▶ **Task goal**
All lines from the beginning of the listing through the line with "anni. La speculazione è aumentata" are to be copied word for word; the pictures are not.

----------

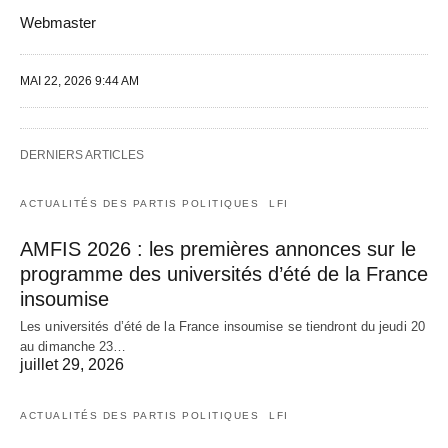
Webmaster
MAI 22, 2026 9:44 AM
DERNIERS ARTICLES
ACTUALITÉS DES PARTIS POLITIQUES
LFI
AMFIS 2026 : les premières annonces sur le
programme des universités d’été de la France
insoumise
Les universités d’été de la France insoumise se tiendront du jeudi 20
au dimanche 23…
juillet 29, 2026
ACTUALITÉS DES PARTIS POLITIQUES
LFI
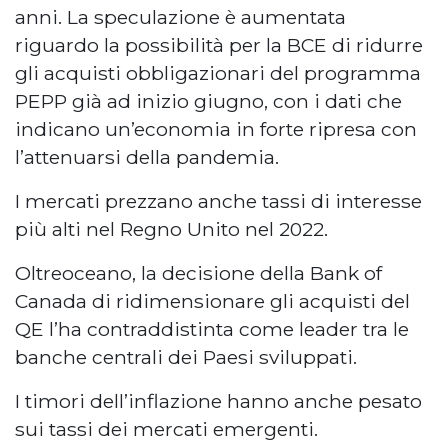
anni. La speculazione è aumentata
riguardo la possibilità per la BCE di ridurre
gli acquisti obbligazionari del programma
PEPP già ad inizio giugno, con i dati che
indicano un’economia in forte ripresa con
l’attenuarsi della pandemia.
I mercati prezzano anche tassi di interesse
più alti nel Regno Unito nel 2022.
Oltreoceano, la decisione della Bank of
Canada di ridimensionare gli acquisti del
QE l’ha contraddistinta come leader tra le
banche centrali dei Paesi sviluppati.
I timori dell’inflazione hanno anche pesato
sui tassi dei mercati emergenti.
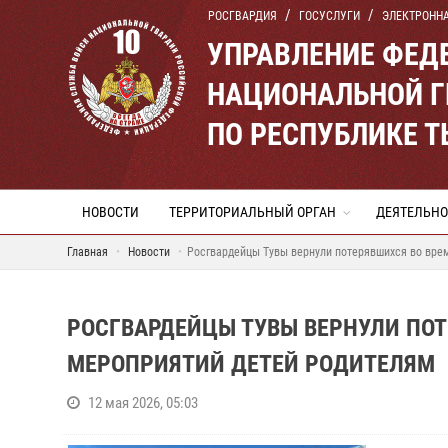
РОСГВАРДИЯ
ГОСУСЛУГИ
ЭЛЕКТРОНН
УПРАВЛЕНИЕ ФЕД
НАЦИОНАЛЬНОЙ Г
ПО РЕСПУБЛИКЕ 
НОВОСТИ
ТЕРРИТОРИАЛЬНЫЙ ОРГАН
ДЕЯТЕЛЬНО
Главная
Новости
Росгвардейцы Тувы вернули потерявшихся во вре
РОСГВАРДЕЙЦЫ ТУВЫ ВЕРНУЛИ ПО
МЕРОПРИЯТИЙ ДЕТЕЙ РОДИТЕЛЯМ
12 мая 2026, 05:03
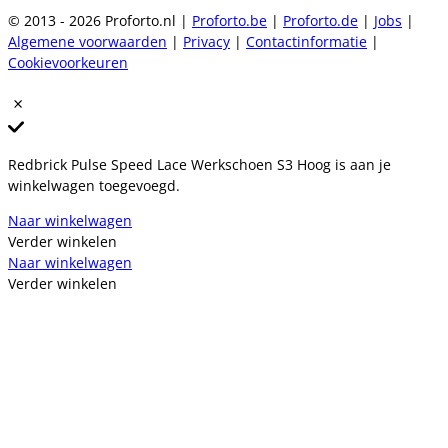
© 2013 - 2026 Proforto.nl |
Proforto.be
|
Proforto.de
|
Jobs
|
Algemene voorwaarden
|
Privacy
|
Contactinformatie
|
Cookievoorkeuren
Redbrick Pulse Speed Lace Werkschoen S3 Hoog is aan je
winkelwagen toegevoegd.
Naar winkelwagen
Verder winkelen
Naar winkelwagen
Verder winkelen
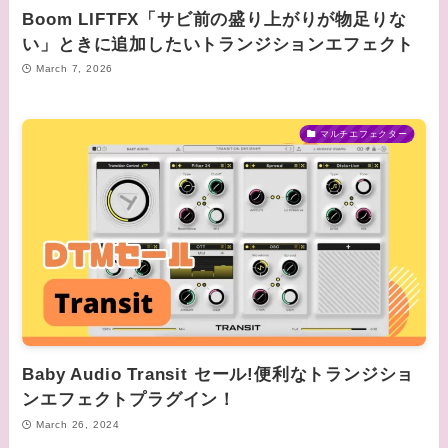
Boom LIFTFX「サビ前の盛り上がりが物足りな
い」ときに追加したいトランジションエフェクト
March 7, 2026
マルチエフェクター
Baby Audio Transit セール!便利なトランジショ
ンエフェクトプラグイン！
March 26, 2024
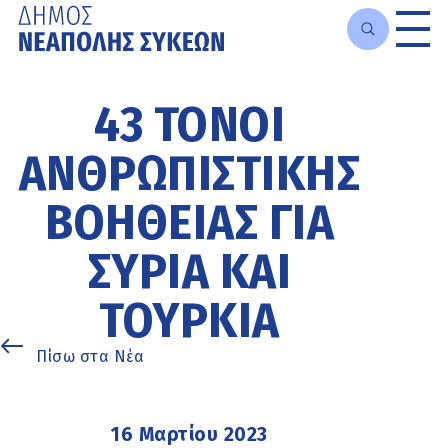
Μετάβαση
στο
43 ΤΌΝΟΙ
κυρίως
περιεχόμενο
ΑΝΘΡΩΠΙΣΤΙΚΉΣ
ΒΟΉΘΕΙΑΣ ΓΙΑ
ΣΥΡΊΑ ΚΑΙ
ΤΟΥΡΚΊΑ
Πίσω στα Νέα
16 Μαρτίου 2023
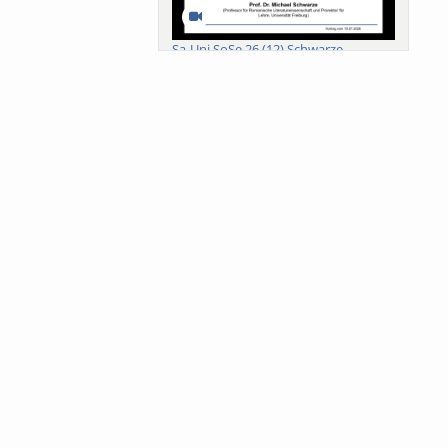
Sa-Uni SoSe 26 (12) Schwarze
Meanings of Forests: A Collaborative
Comparativ...
Als der Wald eine Zukunftsfrage
wurde. Wissen, ...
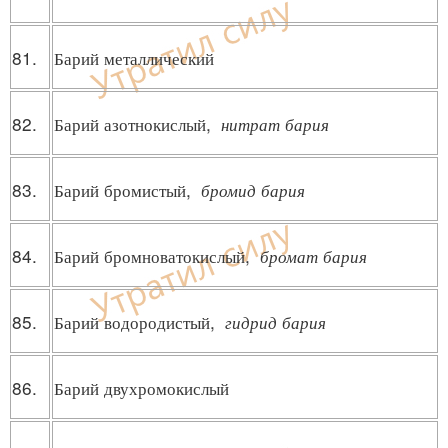
81.
Барий металлический
82.
Барий азотнокислый,
нитрат бария
83.
Барий бромистый,
бромид бария
84.
Барий бромноватокислый,
бромат бария
85.
Барий водородистый,
гидрид бария
86.
Барий двухромокислый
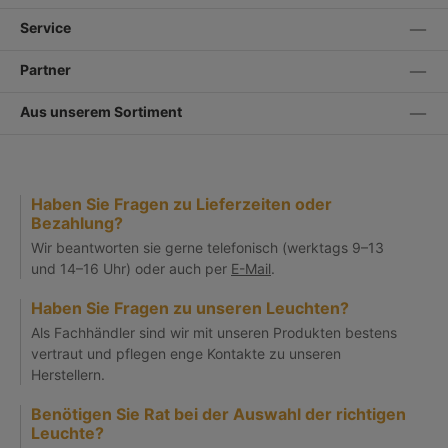
Service
Partner
Aus unserem Sortiment
Haben Sie Fragen zu Lieferzeiten oder
Bezahlung?
Wir beantworten sie gerne telefonisch (werktags 9–13
und 14–16 Uhr) oder auch per
E-Mail
.
Haben Sie Fragen zu unseren Leuchten?
Als Fachhändler sind wir mit unseren Produkten bestens
vertraut und pflegen enge Kontakte zu unseren
Herstellern.
Benötigen Sie Rat bei der Auswahl der richtigen
Leuchte?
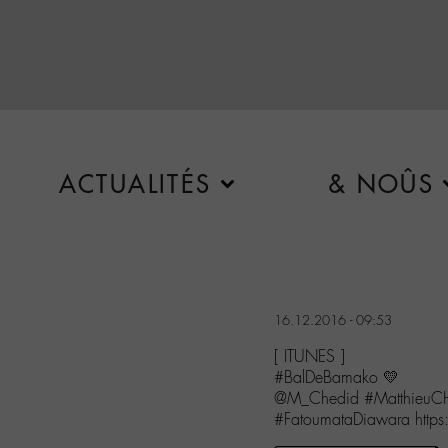
ACTUALITÉS
& NOÛS
16.12.2016 - 09:53
[ ITUNES ]
#BalDeBamako 💛
@M_Chedid #MatthieuCH
#FatoumataDiawara http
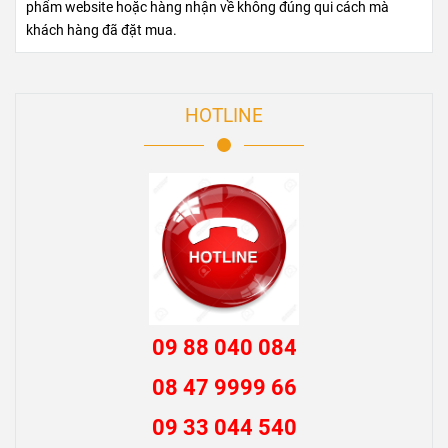
phẩm website hoặc hàng nhận về không đúng qui cách mà
khách hàng đã đặt mua.
HOTLINE
09 88 040 084
08 47 9999 66
09 33 044 540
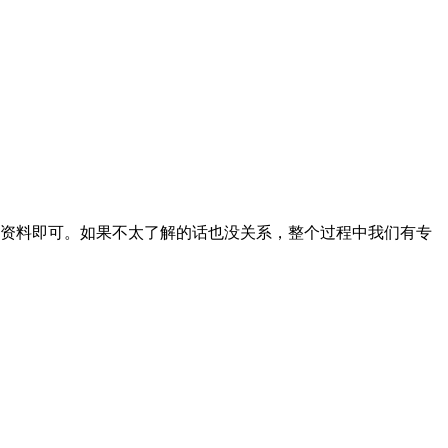
资料即可。如果不太了解的话也没关系，整个过程中我们有专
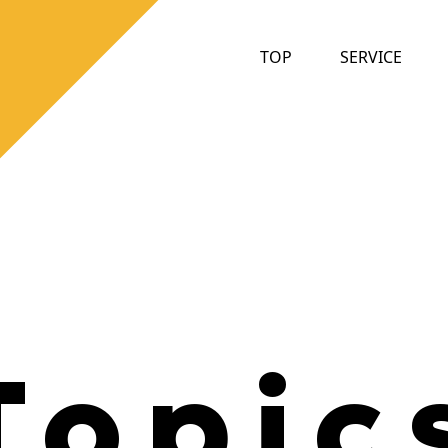
TOP
SERVICE
T
o
p
i
c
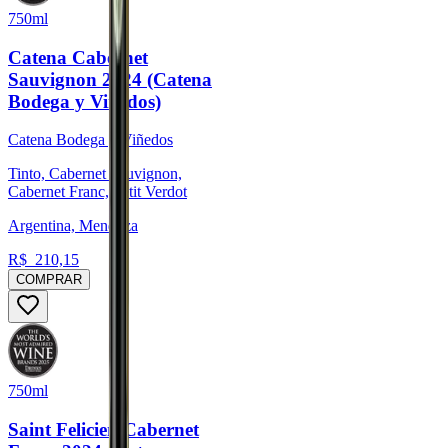
750ml
Catena Cabernet
Sauvignon 2024 (Catena
Bodega y Viñedos)
Catena Bodega y Viñedos
Tinto, Cabernet Sauvignon,
Cabernet Franc, Petit Verdot
Argentina, Mendoza
R$
210,15
COMPRAR
750ml
Saint Felicien Cabernet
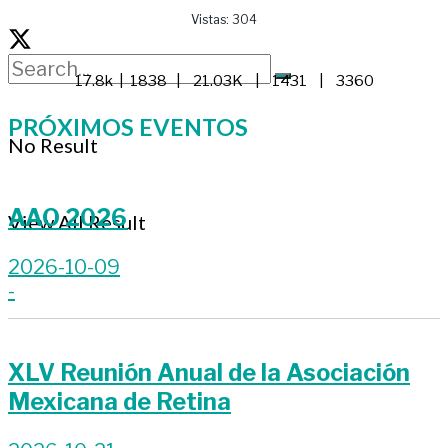
Vistas:
304
17.8k | 1838 | 21.03K | 1431 | 3360
PRÓXIMOS EVENTOS
No Result
AAO 2026
View All Result
2026-10-09
-
XLV Reunión Anual de la Asociación
Mexicana de Retina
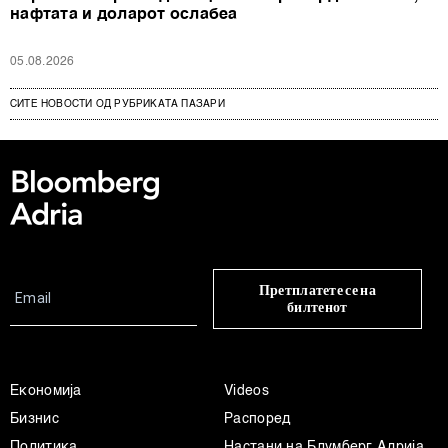
нафтата и доларот ослабеа
05.08.2026
СИТЕ НОВОСТИ ОД РУБРИКАТА ПАЗАРИ
Претплатете се на
билтенот
Економија
Videos
Бизнис
Распоред
Политика
Настани на Блумберг Адрија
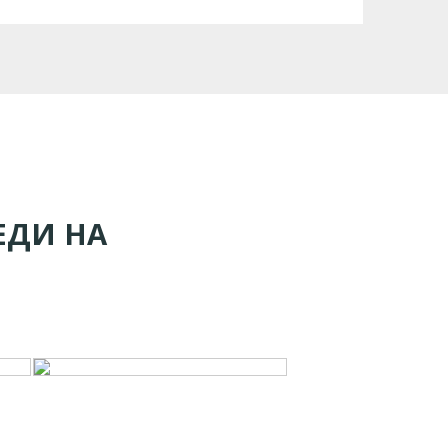
ЕДИ НА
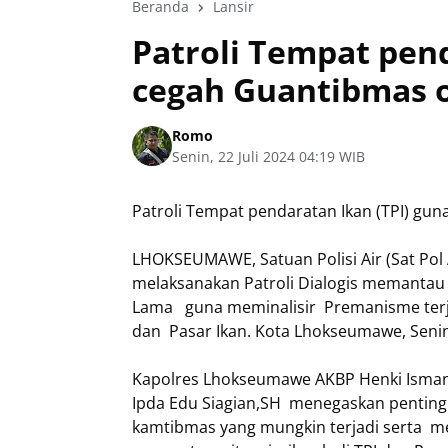
Beranda
Lansir
Patroli Tempat pend
cegah Guantibmas ol
Romo
Senin, 22 Juli 2024 04:19 WIB
Patroli Tempat pendaratan Ikan (TPI) gun
LHOKSEUMAWE, Satuan Polisi Air (Sat Pol
melaksanakan Patroli Dialogis memantau S
Lama guna meminalisir Premanisme terj
dan Pasar Ikan. Kota Lhokseumawe, Senin
Kapolres Lhokseumawe AKBP Henki Ismanto,
Ipda Edu Siagian,SH menegaskan pentingn
kamtibmas yang mungkin terjadi serta m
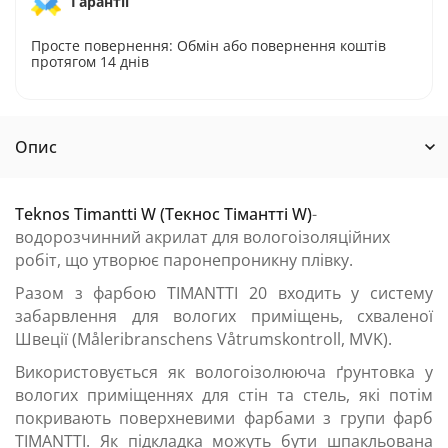
Гарантії
Просте повернення: Обмін або повернення коштів
протягом 14 днів
Опис
Teknos Timantti W (Текнос Тімантті W)
-
водорозчинний акрилат для вологоізоляційних
робіт, що утворює паронепроникну плівку.
Разом з фарбою ТIMANTTI 20 входить у систему
забарвлення для вологих приміщень, схваленої
Швеції (Måleribranschens Våtrumskontroll, MVK).
Використовується як вологоізолююча ґрунтовка у
вологих приміщеннях для стін та стель, які потім
покривають поверхневими фарбами з групи фарб
ТIMANTTI. Як підкладка можуть бути шпакльована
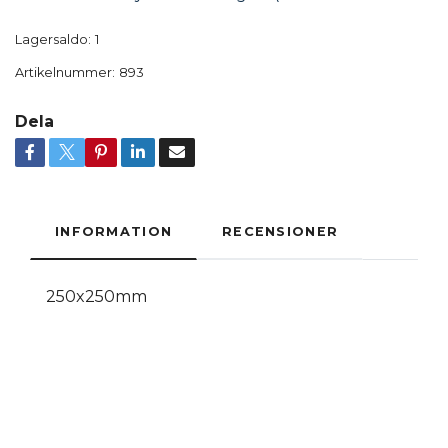
Lagersaldo:
1
Artikelnummer:
893
Dela
INFORMATION
RECENSIONER
250x250mm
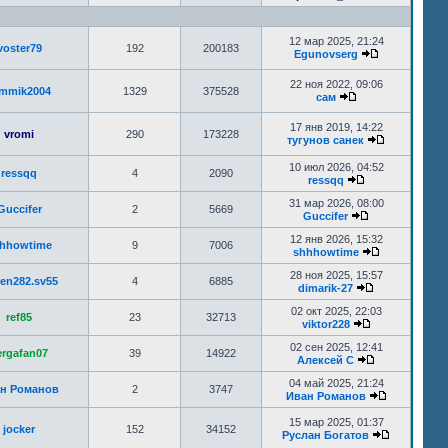
12 мар 2025, 21:24
voster79
192
200183
Egunovserg
22 ноя 2022, 09:06
mmik2004
1329
375528
сам
17 янв 2019, 14:22
vromi
290
173228
тугунов санек
10 июл 2026, 04:52
ressqq
4
2090
ressqq
31 мар 2026, 08:00
Guccifer
2
5669
Guccifer
12 янв 2026, 15:32
hhowtime
9
7006
shhhowtime
28 ноя 2025, 15:57
en282.sv55
4
6885
dimarik-27
02 окт 2025, 22:03
ref85
23
32713
viktor228
02 сен 2025, 12:41
ergafan07
39
14922
Алексей C
04 май 2025, 21:24
н Романов
2
3747
Иван Романов
15 мар 2025, 01:37
jocker
152
34152
Руслан Богатов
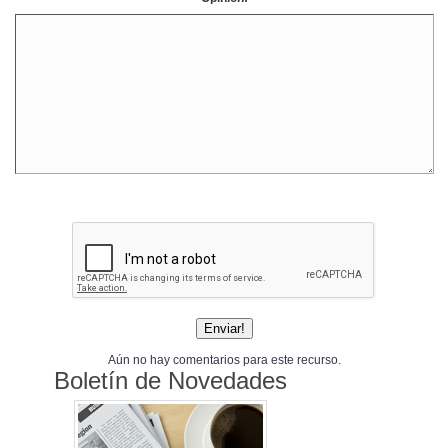
Aún no hay comentarios para este recurso.
Boletín de Novedades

----------

▶ **The answer**
Webmaster
MAI 22, 2026 9:44 AM
DERNIERS ARTICLES
ACTUALITÉS DES PARTIS POLITIQUES
LFI
AMFIS 2026 : les premières annonces sur le
programme des universités d’été de la France
insoumise
Les universités d’été de la France insoumise se tiendront du jeudi 20
au dimanche 23…
juillet 29, 2026
ACTUALITÉS DES PARTIS POLITIQUES
LFI
anni. La speculazione è aumentata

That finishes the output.